### Arbeitsaufträge
A. Gib den Textauszug von „Hilft aber nicht“ bis einschließlich „meinem Profil davon.“ wortgetreu wieder.
B. Welchen Betrag nennt Fallguy im Textauszug als oberste Schmerzgrenze?

### Textauszug
■ ■ ■ ■ ■
Womit willst du denn dann tauschen?


----------



## Fallguy (31. August 2011)

Ja auf der Herstellerseite hätte ich auch mal schauen können. lol. 
Ich dachte an ne 560ti. Oberste schmerzgrenze liegt bei 200€. Aber das ist dann wieder blöd mit der Garantie wenn ich da ein anderen Kühler drauf packe.


----------



## Bruce112 (31. August 2011)

*AW: 4pin Lüfter an 3Pin anschließen?*

msi afterburner hillft dier weiter ,da kanns du den orginal lüfter von karte regulieren +

selber ne lüfter kurve erstellen


----------



## inzpekta (31. August 2011)

*AW: 4pin Lüfter an 3Pin anschließen?*

Hilft aber nicht wenn die Luftmenge gebraucht wird.
Ich kann nur jedem zum Peter raten!
Der ist sein Geld wert und passt fast überall drauf...aber nicht überall rein 

Ich hab ein Album in meinem Profil davon.


----------



## Fallguy (31. August 2011)

Der Peter sieht ja schon sehr geil aus, kühlt bestimmt auch richtig gut aber ist ja doch wohl eher was für ne High-End Karte und ne Fehlinvestition für mein Altmodell GTS 250.
■ ■ ■ ■ ■
### Gegebene Angaben
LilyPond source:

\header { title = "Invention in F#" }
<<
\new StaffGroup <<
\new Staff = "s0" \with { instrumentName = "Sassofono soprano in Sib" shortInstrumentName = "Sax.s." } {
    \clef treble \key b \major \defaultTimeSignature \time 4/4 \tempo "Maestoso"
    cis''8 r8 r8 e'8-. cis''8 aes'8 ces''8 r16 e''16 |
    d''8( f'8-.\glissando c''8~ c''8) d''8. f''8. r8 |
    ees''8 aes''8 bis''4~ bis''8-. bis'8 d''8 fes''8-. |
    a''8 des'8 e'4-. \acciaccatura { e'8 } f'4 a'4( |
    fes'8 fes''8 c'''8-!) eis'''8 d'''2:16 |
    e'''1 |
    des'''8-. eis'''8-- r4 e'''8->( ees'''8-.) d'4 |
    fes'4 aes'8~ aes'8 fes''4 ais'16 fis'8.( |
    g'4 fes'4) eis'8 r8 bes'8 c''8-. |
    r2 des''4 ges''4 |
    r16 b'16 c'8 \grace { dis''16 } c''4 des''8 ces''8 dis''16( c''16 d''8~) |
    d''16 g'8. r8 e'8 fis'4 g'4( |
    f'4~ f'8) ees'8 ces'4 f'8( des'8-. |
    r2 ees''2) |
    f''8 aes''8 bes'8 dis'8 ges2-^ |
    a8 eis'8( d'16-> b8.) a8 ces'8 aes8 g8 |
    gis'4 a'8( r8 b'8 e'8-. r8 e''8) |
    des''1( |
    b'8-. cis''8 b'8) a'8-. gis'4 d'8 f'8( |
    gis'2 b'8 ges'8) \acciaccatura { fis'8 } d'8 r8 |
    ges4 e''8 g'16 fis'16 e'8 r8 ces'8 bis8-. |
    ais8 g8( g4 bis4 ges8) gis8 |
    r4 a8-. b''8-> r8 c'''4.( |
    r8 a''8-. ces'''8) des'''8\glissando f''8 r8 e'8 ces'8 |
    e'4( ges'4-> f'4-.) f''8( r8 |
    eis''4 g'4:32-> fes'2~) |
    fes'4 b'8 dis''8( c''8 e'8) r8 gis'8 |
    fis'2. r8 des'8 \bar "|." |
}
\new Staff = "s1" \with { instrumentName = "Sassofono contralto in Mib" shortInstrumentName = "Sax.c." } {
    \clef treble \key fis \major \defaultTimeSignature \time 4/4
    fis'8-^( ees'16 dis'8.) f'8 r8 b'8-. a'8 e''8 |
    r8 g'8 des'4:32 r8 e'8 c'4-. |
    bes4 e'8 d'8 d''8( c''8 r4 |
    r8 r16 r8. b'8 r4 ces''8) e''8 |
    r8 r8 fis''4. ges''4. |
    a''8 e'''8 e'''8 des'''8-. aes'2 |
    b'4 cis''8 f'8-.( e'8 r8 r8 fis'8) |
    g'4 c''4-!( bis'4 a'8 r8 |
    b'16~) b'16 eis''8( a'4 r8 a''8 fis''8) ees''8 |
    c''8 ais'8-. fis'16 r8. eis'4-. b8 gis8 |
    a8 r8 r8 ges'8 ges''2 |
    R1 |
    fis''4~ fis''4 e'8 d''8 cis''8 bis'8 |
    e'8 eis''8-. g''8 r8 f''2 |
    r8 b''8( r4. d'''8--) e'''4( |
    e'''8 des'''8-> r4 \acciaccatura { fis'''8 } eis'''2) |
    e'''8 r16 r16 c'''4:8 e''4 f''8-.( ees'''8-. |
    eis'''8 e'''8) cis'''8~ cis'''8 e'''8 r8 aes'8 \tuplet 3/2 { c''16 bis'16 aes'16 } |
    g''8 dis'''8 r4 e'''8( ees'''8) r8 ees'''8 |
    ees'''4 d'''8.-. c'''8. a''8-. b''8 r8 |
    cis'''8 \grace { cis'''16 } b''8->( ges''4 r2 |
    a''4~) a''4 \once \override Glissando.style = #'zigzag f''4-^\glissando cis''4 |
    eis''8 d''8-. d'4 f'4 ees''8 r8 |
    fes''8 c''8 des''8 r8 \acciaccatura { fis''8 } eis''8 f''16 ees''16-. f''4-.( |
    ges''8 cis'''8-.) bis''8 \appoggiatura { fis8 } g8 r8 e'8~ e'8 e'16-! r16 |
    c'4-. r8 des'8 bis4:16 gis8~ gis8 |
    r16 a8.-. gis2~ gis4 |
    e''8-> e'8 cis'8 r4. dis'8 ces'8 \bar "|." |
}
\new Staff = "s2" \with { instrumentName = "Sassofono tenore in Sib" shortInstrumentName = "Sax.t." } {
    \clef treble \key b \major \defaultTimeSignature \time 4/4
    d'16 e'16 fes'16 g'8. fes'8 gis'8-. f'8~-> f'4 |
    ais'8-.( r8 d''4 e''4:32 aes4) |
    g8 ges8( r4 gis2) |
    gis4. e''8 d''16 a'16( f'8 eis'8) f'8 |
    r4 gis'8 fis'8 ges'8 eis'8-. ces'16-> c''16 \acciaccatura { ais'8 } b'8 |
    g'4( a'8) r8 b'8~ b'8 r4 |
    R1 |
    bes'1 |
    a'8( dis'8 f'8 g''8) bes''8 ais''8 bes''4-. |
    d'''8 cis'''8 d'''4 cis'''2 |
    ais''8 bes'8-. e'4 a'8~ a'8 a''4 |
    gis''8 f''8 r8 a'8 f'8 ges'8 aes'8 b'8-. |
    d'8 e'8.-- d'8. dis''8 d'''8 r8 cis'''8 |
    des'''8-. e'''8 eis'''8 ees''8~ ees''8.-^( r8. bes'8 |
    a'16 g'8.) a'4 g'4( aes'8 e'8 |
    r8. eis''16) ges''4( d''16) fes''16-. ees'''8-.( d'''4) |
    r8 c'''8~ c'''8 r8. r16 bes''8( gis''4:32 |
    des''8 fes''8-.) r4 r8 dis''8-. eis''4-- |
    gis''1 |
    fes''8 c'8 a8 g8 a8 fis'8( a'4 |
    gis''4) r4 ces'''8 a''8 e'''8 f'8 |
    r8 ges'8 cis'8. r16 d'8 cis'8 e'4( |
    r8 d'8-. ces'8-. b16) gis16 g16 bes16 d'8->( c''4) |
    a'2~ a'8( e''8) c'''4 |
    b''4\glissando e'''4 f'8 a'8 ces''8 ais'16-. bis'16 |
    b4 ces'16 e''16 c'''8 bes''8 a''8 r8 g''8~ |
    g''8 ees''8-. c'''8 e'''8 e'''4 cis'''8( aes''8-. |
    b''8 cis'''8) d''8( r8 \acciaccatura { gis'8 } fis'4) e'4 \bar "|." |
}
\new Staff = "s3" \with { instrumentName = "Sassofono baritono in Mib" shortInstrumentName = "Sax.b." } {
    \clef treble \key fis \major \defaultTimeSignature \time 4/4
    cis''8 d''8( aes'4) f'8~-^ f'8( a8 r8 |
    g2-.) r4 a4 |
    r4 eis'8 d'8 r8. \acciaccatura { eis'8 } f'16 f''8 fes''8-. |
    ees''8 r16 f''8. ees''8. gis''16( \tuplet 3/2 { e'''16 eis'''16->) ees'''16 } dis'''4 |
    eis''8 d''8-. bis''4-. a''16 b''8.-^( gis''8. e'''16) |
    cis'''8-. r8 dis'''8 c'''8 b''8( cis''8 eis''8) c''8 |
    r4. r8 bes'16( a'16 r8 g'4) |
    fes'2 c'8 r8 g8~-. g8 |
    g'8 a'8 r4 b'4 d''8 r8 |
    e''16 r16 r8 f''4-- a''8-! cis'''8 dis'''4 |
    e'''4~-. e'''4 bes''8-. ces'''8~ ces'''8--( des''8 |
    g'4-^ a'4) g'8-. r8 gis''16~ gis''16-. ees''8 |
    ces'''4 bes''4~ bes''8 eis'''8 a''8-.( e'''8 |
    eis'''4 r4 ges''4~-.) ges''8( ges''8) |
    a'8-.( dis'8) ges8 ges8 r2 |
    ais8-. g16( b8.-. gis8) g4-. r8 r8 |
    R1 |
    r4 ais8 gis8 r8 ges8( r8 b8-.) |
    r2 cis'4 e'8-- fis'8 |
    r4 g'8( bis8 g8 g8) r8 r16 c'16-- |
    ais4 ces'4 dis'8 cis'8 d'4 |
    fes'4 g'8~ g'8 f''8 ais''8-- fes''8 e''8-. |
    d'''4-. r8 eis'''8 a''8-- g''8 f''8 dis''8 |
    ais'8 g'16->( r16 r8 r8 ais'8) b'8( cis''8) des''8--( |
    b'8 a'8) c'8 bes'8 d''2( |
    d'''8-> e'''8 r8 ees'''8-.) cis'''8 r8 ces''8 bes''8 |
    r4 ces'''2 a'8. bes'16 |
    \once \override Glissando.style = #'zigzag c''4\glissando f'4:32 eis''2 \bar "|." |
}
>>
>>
■ ■ ■ ■ ■
### Lösungen
A.
Hilft aber nicht wenn die Luftmenge gebraucht wird.
Ich kann nur jedem zum Peter raten!
Der ist sein Geld wert und passt fast überall drauf...aber nicht überall rein 

Ich hab ein Album in meinem Profil davon.

B. 200 €